Das regionale BIP, im Jahr 2000 noch auf 40 Prozent des nationalen Mittelwertes, legt seither kräftig zu, mit jährlichen Wachstumsraten von neun Prozent. Ob sich das regionale Investitionsmuster jedoch dauerhaft verändern wird, kann noch nicht gesagt werden. Einerseits könne die Regierung nur einen begrenzten Anteil der Gesamtinvestitionen steuern, andererseits seien die Küstenregionen immer noch die entscheidende Basis für Chinas Wirtschaftsmacht, bleibt der Geograph Wolfgang Taubmann skeptisch. Doch die geplanten 200 Milliarden Dollar staatliche Gesamtinvestition alleine für Chongqing könnten Chinas Wirtschaftspole gehörig durchmischen. Hongkongs Immobilien-Tycoon Vincent Lo hat vom vom Boom am Yangtse Wind bekommen und plant bereits ein neues Shanghai am Reißbrett.

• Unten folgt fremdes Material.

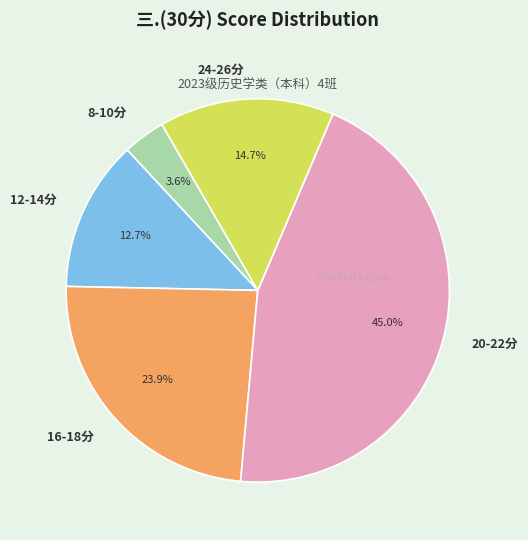

What percentage do 8-10分 and 12-14分 together represent?

16.3%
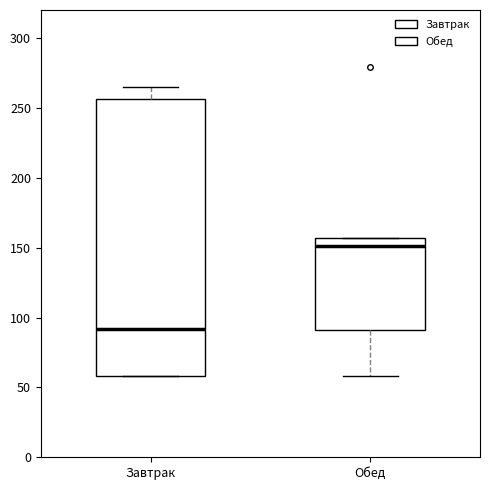

Which box's median line is the highest?

Обед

Schillernde Seifenblasen? „Es ist höchste Zeit, die Infrastrukturprogramme der letzten Jahre auf ein vernünftiges Maß zurückzuschrauben. Chinas Budgetefizit wird Ende des Jahres 4,3% des BIP betragen, deutlich mehr als die prognostizierten 3%“, warnt Yiping Huang, ein chinesischer Ökonom.
Doch noch ist die Modernisierungseuphorie im Großraum Chongqing ungebrochen. Die Argumente sind einfach gestrickt: Mehr neue Wohnungen für das Volk. Das wiederum fördere die Elektronik- und Möbelbranche. Bauern sollten besser Exportprodukte statt Reis anbauen und diese rasch auf den Markt bringen.
„Es gibt so viele Möglichkeiten, Geld zu verdienen“, sagt Zheng Ho, Parteisekretär und Leiter eines Industriegebiets, und denkt dabei an ganz China. Für die Uiguren und Tibeter versprechen diese Möglichkeiten nichts Gutes.

Günter Spreitzhofer ist Geograph in Wien, fährt bisweilen mit Eselskarren durch Xinjiang und hat mit den Uiguren schon so manchen Hammel verspeist.